過去にも何度かこういったことはあった。眠りにつく前や夢から覚めた時など、思い返すとよく分からない突拍子もない思考。これはそういった類のものか。


いや、これ明らかに夢だよな。だって世界創造って...そんな馬鹿な。

と、まぶたを閉じて現実逃避を試みる。とりあえずまだアラームは鳴っていない。今はそれまでの睡眠時間が惜しい。
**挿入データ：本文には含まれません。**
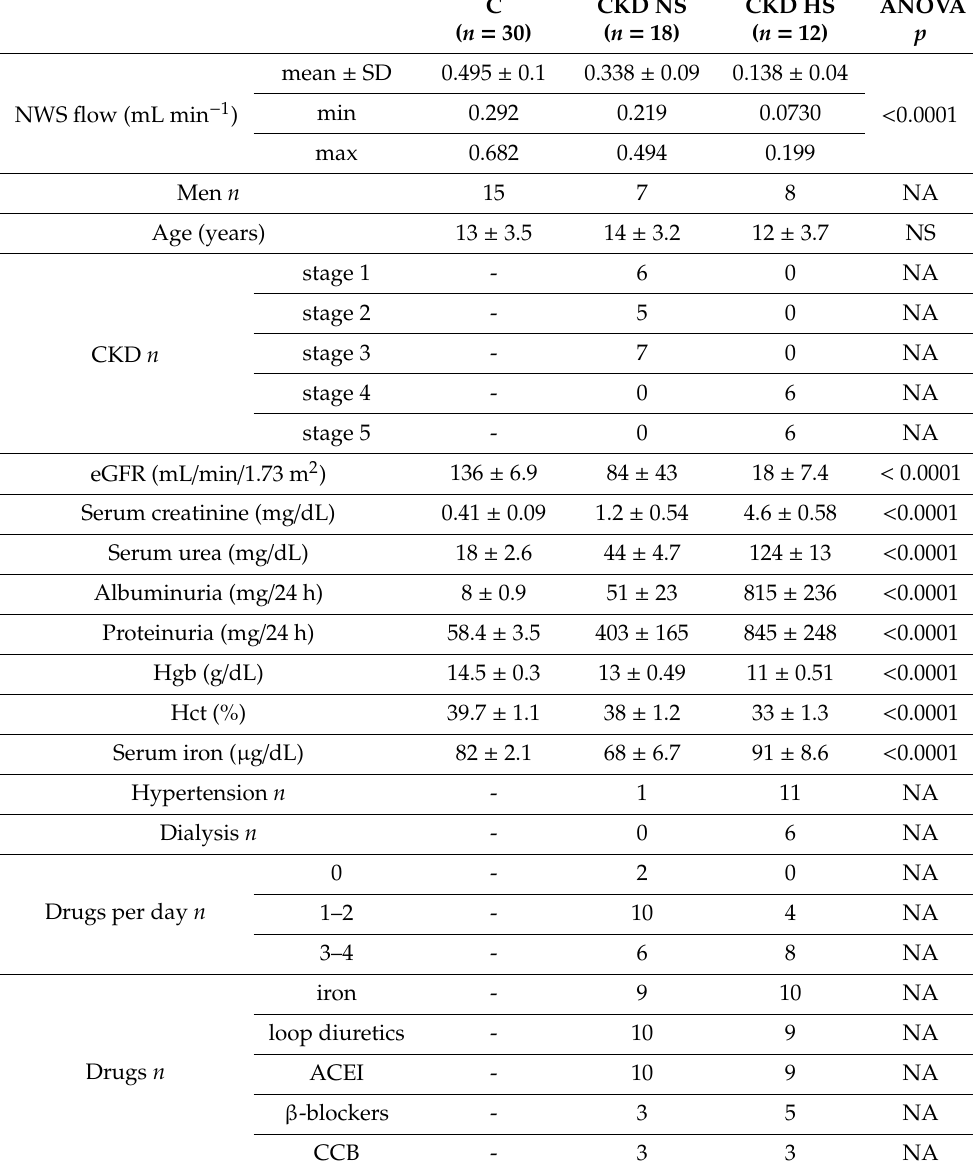
Table 1. Clinical characteristics of children with chronic kidney disease (CKD) and healthy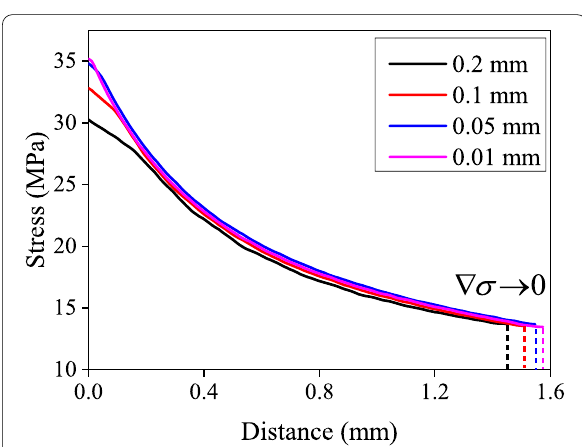
Figure 11 Stress distribution along the defined integral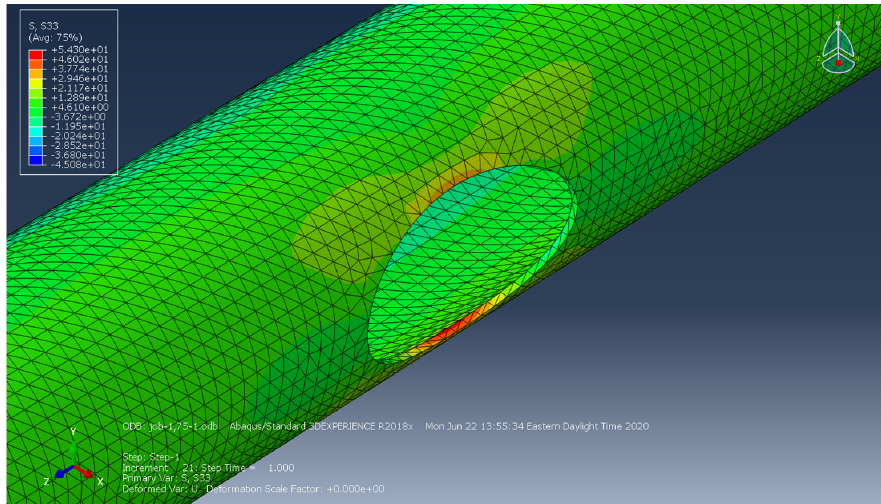
Figure 12. Aspect ratio 1.5-1 in longitudinal (Z) direction.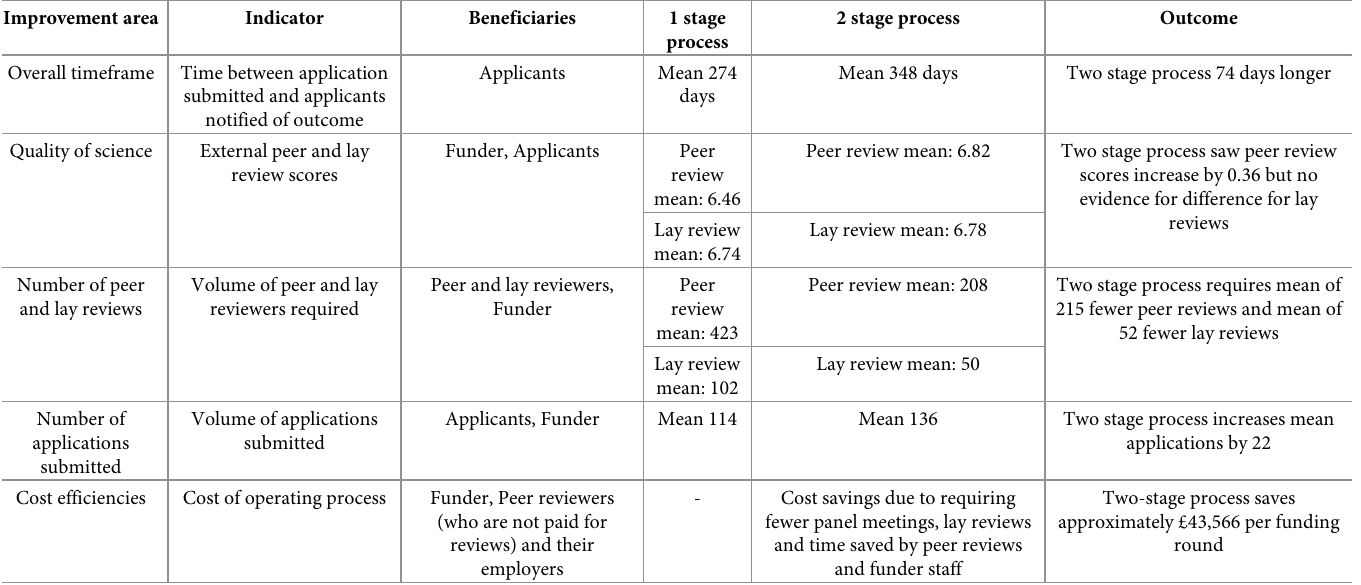
Table 5. Summary of advantages and disadvantages of two-stage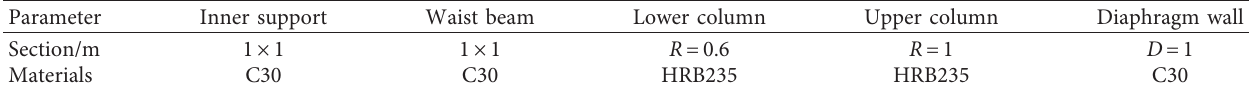
Table 5: Support structure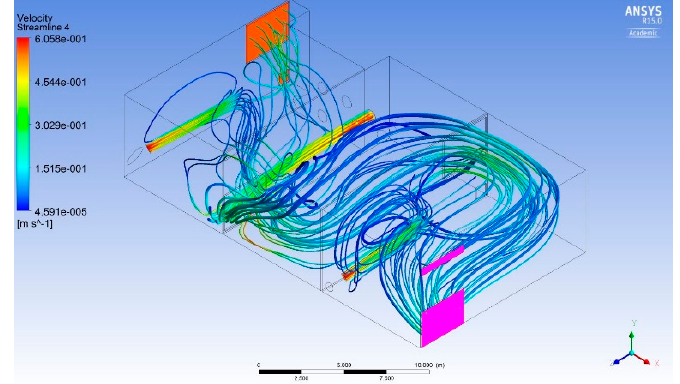
Figure 9. Isometric view of streamline path plot.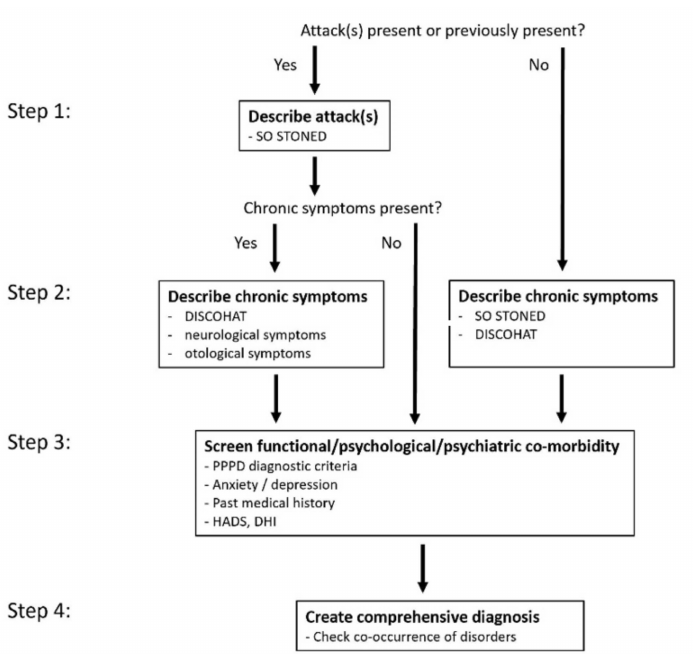
Figure 1. The 4-step approach to history taking in patients with non-acute vestibular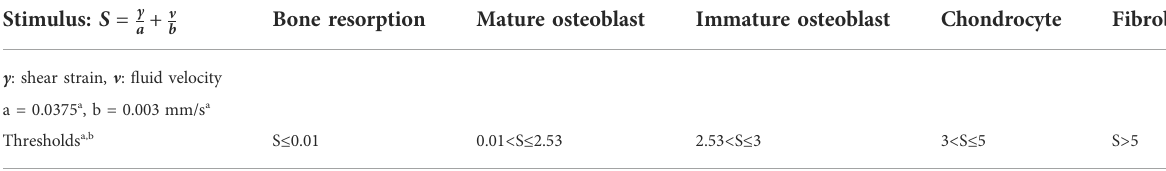
TABLE 2 Mechano-regulation algorithms for progenitor cell differentiation [adapted from (Checa et al., 2011)].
「先ほども話しましたが事態は急を要します。ですが、あなたならきっと...。それでは世界を、皆を頼みましたよ。」


急を要するところが分からないが、これはよく夢にあるやつだろう。後から思い出すとなぜそうなったんだと思う辺りかもしれない。



「ルシール、話は終わりましたからもう大丈夫、戻って来なさい。それでは彼のこと、頼みましたよ。」



その声のすぐ後に何かの存在を感じる。最近寝不足が続いていたので、睡眠が浅いせいかもしれない。



「それでは創造神様の右腕こと私、ルシールが今後の流れを説明させていただきます。まずあなた様が前世を過ごされた世界と似たような異世界を一週間で作っていただきます。」


「...やっぱり夢だな」

だって、一週間で世界って。週末の予定すら立てられない俺にそんなの無理だろう。


「ただし、一週間でいきなり全部は大変だろうという事で、創造神様が様々な特別措置を用意してくださいました。」


「とくべつそち?」

あれかな?夢の中で空が飛べたりするやつかな。


「まず世界の始まりですが、卵から世界が誕生する宇宙卵型、水浸しの世界から作られる潜水型、巨人の部位が様々な物になる世界巨人型などから選択できます。」


「...選べるの?というかその卵は鶏が先なの?卵が先なの?」


「ちなみに巨人などの世界の礎になる場合は各、体のパーツが太陽になったり、海になったりするので肉体は残りません。」


「単純にバラバラになるのは怖いなぁ...でも、自分の目が太陽になるなんてかっこいいかもなぁ...」


「これらは1ptでアンロック出来ますが、ご自身で原初の混沌から創造するパターンもあります。こちらのアンロックには3ptかかります。」


「...混沌ってそもそもなんなんだ?前に調べた気がするけど、なんかよく分からなかったんだよなぁ...。」


まどろむ意識の中、先ほどから聞こえる声がまだ何かの説明をしている。声に反応して思考が浮かぶ。…あれさっき何考えてたんだっけ?

なかなか寝付けないし、とりあえずなんとなく世界に必要なものを考えてみる。これがないと絶対生きていけないと思えるもの。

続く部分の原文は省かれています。